Exercise directions – When does the writer of the sobriety essay say it was originally written?

___ Study text ___

I originally wrote the following in Spring 2016. It’s been sitting as a draft ever since, though I’ve returned to it from time to time…like someone studying the pages of an old photo album. As I settle into my second year of sobriety, it’s become more and more difficult to remember what it looked like – the inside of the struggle and how it all felt. This piece serves as a witness to that history.
What am I so afraid of? What is it that I fear? What is so grotesquely difficult about being alone with my thoughts sans booze? I’ve read enough to know my drinking has something to do with fear (what fucking fear?! what is it, already!?!) But right now, my biggest fear is that I’ve crossed some invisible line and no longer maintain control over the urge to stop at the store on my way home from work to pick up bottles of wine or a case of beer.

___ Data ___

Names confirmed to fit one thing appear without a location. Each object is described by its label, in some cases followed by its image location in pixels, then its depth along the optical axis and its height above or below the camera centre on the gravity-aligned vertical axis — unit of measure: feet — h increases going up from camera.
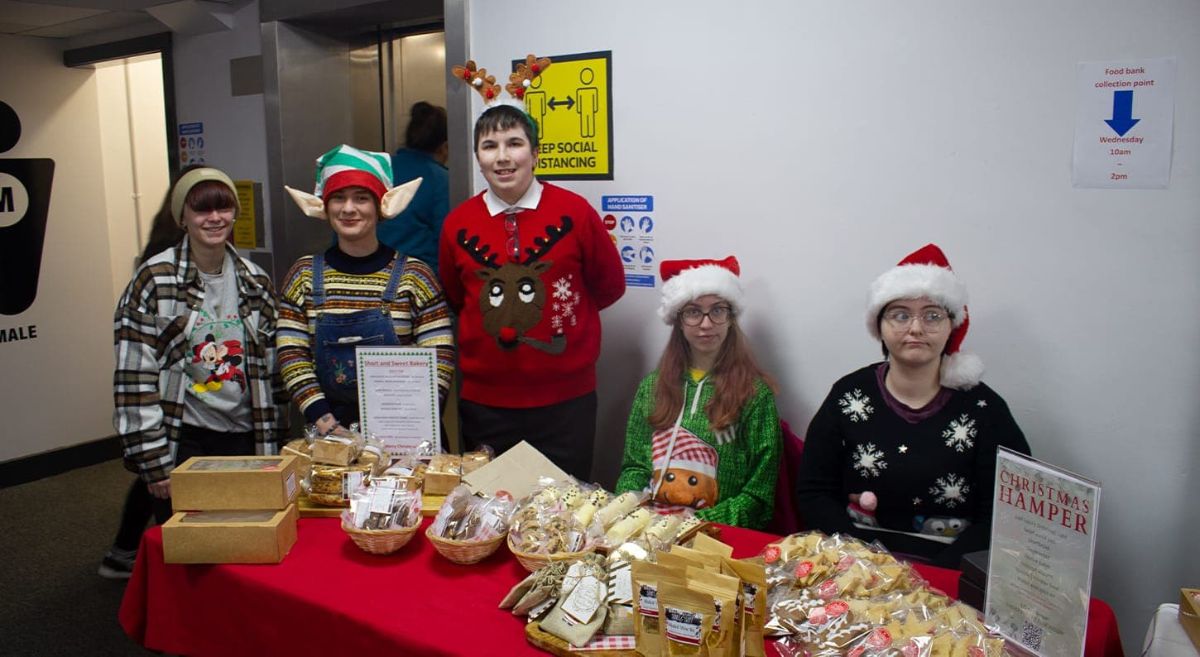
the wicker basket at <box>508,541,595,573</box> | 5.86 -2.23
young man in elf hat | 8.85 -0.74
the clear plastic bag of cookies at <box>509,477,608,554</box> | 6.06 -2.12
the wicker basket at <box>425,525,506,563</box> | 6.16 -2.28
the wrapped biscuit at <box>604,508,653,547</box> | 6.14 -2.16
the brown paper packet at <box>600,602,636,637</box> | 5.23 -2.37
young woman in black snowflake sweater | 7.35 -1.77
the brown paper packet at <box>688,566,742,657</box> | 4.61 -2.01
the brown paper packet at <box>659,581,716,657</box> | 4.64 -2.10
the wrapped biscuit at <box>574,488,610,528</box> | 6.38 -2.10
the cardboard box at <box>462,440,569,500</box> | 7.21 -2.07
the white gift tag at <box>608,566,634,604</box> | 5.31 -2.21
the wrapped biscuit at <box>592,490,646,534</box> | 6.38 -2.12
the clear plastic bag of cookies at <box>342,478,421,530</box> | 6.51 -2.12
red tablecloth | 5.41 -2.49
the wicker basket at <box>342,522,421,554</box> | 6.35 -2.27
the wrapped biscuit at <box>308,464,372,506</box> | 7.32 -2.14
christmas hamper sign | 4.58 -1.83
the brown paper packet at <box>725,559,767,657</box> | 4.90 -2.16
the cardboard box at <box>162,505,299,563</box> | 6.39 -2.29
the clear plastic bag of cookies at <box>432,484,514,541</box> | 6.35 -2.14
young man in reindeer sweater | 9.07 -0.65
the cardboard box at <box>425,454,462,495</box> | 7.48 -2.16
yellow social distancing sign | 10.85 +1.39
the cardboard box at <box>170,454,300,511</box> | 6.65 -1.98
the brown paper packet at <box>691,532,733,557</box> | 5.36 -1.99
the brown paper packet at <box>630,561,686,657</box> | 4.88 -2.14
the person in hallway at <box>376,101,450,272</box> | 12.30 +0.60
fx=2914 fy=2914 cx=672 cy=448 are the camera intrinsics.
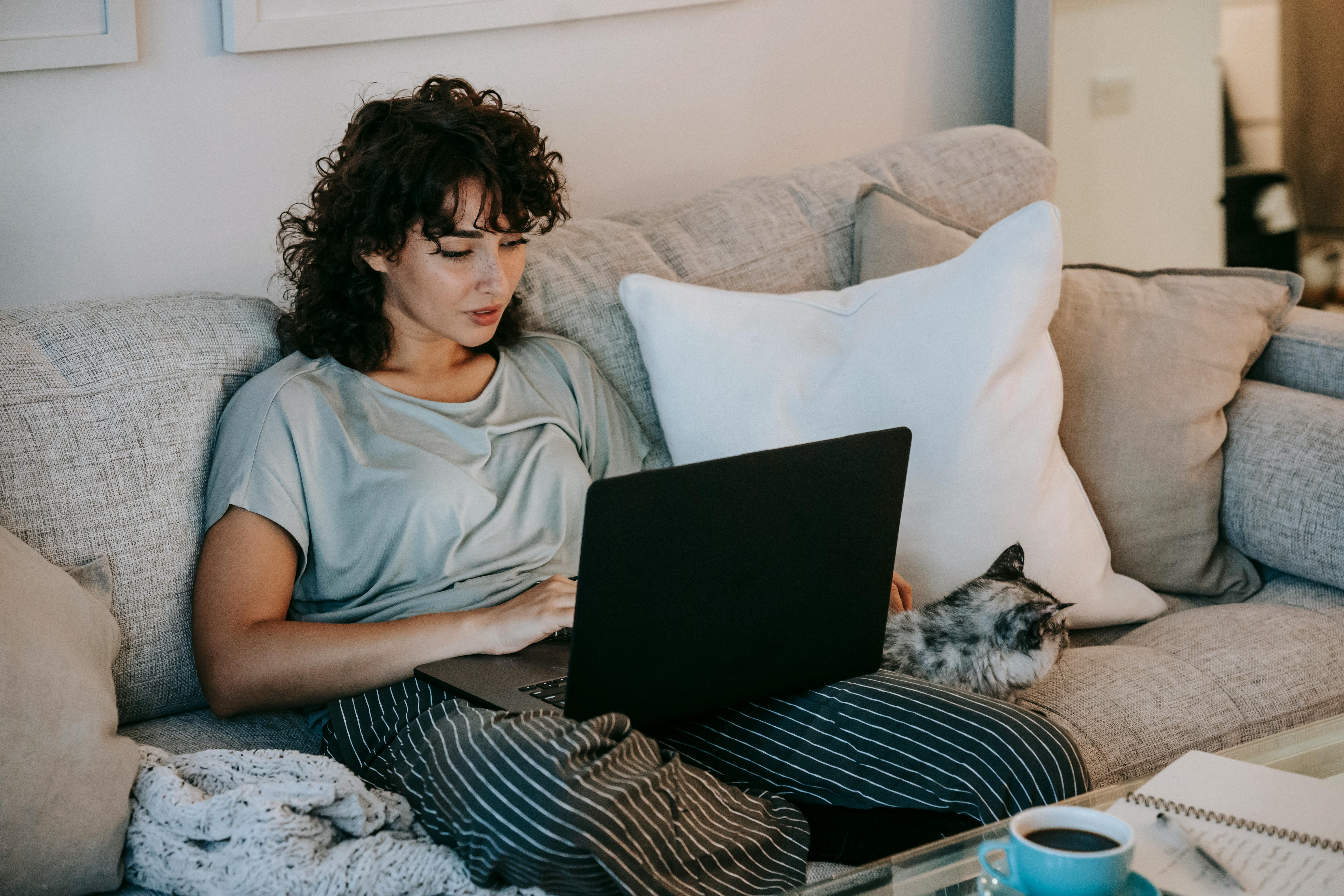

___

Exercise output – Spring 2016.